TO DO: Could you write out the records below exactly as they appear?

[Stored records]
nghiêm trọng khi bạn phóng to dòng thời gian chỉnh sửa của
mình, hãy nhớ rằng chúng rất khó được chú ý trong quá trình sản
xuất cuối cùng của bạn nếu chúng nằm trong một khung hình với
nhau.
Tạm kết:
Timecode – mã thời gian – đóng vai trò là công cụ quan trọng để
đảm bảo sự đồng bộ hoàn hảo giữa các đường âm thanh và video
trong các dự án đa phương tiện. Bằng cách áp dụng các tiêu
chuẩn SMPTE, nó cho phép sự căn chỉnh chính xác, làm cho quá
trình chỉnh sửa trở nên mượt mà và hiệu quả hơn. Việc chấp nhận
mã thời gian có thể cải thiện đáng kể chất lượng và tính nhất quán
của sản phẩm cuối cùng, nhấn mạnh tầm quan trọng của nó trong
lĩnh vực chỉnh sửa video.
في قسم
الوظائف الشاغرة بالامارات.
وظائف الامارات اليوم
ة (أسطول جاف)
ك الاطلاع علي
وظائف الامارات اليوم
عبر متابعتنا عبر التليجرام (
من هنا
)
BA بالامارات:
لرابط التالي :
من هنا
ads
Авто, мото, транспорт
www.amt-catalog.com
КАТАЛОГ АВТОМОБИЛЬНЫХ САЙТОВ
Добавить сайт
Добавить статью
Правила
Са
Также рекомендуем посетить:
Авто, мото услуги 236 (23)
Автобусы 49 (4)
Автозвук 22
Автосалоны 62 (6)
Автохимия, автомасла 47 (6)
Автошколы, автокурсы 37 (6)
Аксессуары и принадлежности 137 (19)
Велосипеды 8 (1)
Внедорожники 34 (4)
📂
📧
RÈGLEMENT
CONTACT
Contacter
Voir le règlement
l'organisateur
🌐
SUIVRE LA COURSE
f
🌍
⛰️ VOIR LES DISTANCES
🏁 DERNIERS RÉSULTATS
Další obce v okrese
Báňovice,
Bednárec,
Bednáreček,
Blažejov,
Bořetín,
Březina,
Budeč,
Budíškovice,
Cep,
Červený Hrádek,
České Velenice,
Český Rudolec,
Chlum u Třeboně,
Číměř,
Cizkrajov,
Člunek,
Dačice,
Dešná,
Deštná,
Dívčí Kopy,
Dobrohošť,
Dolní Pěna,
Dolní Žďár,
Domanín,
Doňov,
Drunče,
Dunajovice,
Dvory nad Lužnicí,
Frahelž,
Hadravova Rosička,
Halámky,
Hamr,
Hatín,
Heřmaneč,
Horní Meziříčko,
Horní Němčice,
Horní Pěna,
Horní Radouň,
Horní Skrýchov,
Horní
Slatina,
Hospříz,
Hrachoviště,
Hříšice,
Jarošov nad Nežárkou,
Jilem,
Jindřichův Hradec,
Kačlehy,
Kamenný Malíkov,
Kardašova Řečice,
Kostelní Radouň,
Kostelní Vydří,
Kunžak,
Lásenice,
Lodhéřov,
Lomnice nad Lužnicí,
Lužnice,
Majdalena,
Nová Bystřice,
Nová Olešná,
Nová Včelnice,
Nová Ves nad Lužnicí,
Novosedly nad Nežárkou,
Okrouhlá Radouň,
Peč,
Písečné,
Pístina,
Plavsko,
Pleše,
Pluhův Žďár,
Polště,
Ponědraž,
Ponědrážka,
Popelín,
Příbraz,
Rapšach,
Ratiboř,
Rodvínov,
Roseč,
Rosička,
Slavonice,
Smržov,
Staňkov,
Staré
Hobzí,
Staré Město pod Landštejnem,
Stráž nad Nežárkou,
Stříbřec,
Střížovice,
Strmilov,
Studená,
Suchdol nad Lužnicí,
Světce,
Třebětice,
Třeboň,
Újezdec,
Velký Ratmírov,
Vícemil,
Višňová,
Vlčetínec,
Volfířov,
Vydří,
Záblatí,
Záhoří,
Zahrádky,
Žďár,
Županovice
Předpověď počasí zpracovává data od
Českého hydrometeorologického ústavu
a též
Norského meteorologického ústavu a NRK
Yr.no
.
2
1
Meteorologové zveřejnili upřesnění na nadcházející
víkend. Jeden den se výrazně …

WRITTEN ANSWER:
nghiêm trọng khi bạn phóng to dòng thời gian chỉnh sửa của
mình, hãy nhớ rằng chúng rất khó được chú ý trong quá trình sản
xuất cuối cùng của bạn nếu chúng nằm trong một khung hình với
nhau.
Tạm kết:
Timecode – mã thời gian – đóng vai trò là công cụ quan trọng để
đảm bảo sự đồng bộ hoàn hảo giữa các đường âm thanh và video
trong các dự án đa phương tiện. Bằng cách áp dụng các tiêu
chuẩn SMPTE, nó cho phép sự căn chỉnh chính xác, làm cho quá
trình chỉnh sửa trở nên mượt mà và hiệu quả hơn. Việc chấp nhận
mã thời gian có thể cải thiện đáng kể chất lượng và tính nhất quán
của sản phẩm cuối cùng, nhấn mạnh tầm quan trọng của nó trong
lĩnh vực chỉnh sửa video.
في قسم
الوظائف الشاغرة بالامارات.
وظائف الامارات اليوم
ة (أسطول جاف)
ك الاطلاع علي
وظائف الامارات اليوم
عبر متابعتنا عبر التليجرام (
من هنا
)
BA بالامارات:
لرابط التالي :
من هنا
ads
Авто, мото, транспорт
www.amt-catalog.com
КАТАЛОГ АВТОМОБИЛЬНЫХ САЙТОВ
Добавить сайт
Добавить статью
Правила
Са
Также рекомендуем посетить:
Авто, мото услуги 236 (23)
Автобусы 49 (4)
Автозвук 22
Автосалоны 62 (6)
Автохимия, автомасла 47 (6)
Автошколы, автокурсы 37 (6)
Аксессуары и принадлежности 137 (19)
Велосипеды 8 (1)
Внедорожники 34 (4)
📂
📧
RÈGLEMENT
CONTACT
Contacter
Voir le règlement
l'organisateur
🌐
SUIVRE LA COURSE
f
🌍
⛰️ VOIR LES DISTANCES
🏁 DERNIERS RÉSULTATS
Další obce v okrese
Báňovice,
Bednárec,
Bednáreček,
Blažejov,
Bořetín,
Březina,
Budeč,
Budíškovice,
Cep,
Červený Hrádek,
České Velenice,
Český Rudolec,
Chlum u Třeboně,
Číměř,
Cizkrajov,
Člunek,
Dačice,
Dešná,
Deštná,
Dívčí Kopy,
Dobrohošť,
Dolní Pěna,
Dolní Žďár,
Domanín,
Doňov,
Drunče,
Dunajovice,
Dvory nad Lužnicí,
Frahelž,
Hadravova Rosička,
Halámky,
Hamr,
Hatín,
Heřmaneč,
Horní Meziříčko,
Horní Němčice,
Horní Pěna,
Horní Radouň,
Horní Skrýchov,
Horní
Slatina,
Hospříz,
Hrachoviště,
Hříšice,
Jarošov nad Nežárkou,
Jilem,
Jindřichův Hradec,
Kačlehy,
Kamenný Malíkov,
Kardašova Řečice,
Kostelní Radouň,
Kostelní Vydří,
Kunžak,
Lásenice,
Lodhéřov,
Lomnice nad Lužnicí,
Lužnice,
Majdalena,
Nová Bystřice,
Nová Olešná,
Nová Včelnice,
Nová Ves nad Lužnicí,
Novosedly nad Nežárkou,
Okrouhlá Radouň,
Peč,
Písečné,
Pístina,
Plavsko,
Pleše,
Pluhův Žďár,
Polště,
Ponědraž,
Ponědrážka,
Popelín,
Příbraz,
Rapšach,
Ratiboř,
Rodvínov,
Roseč,
Rosička,
Slavonice,
Smržov,
Staňkov,
Staré
Hobzí,
Staré Město pod Landštejnem,
Stráž nad Nežárkou,
Stříbřec,
Střížovice,
Strmilov,
Studená,
Suchdol nad Lužnicí,
Světce,
Třebětice,
Třeboň,
Újezdec,
Velký Ratmírov,
Vícemil,
Višňová,
Vlčetínec,
Volfířov,
Vydří,
Záblatí,
Záhoří,
Zahrádky,
Žďár,
Županovice
Předpověď počasí zpracovává data od
Českého hydrometeorologického ústavu
a též
Norského meteorologického ústavu a NRK
Yr.no
.
2
1
Meteorologové zveřejnili upřesnění na nadcházející
víkend. Jeden den se výrazně …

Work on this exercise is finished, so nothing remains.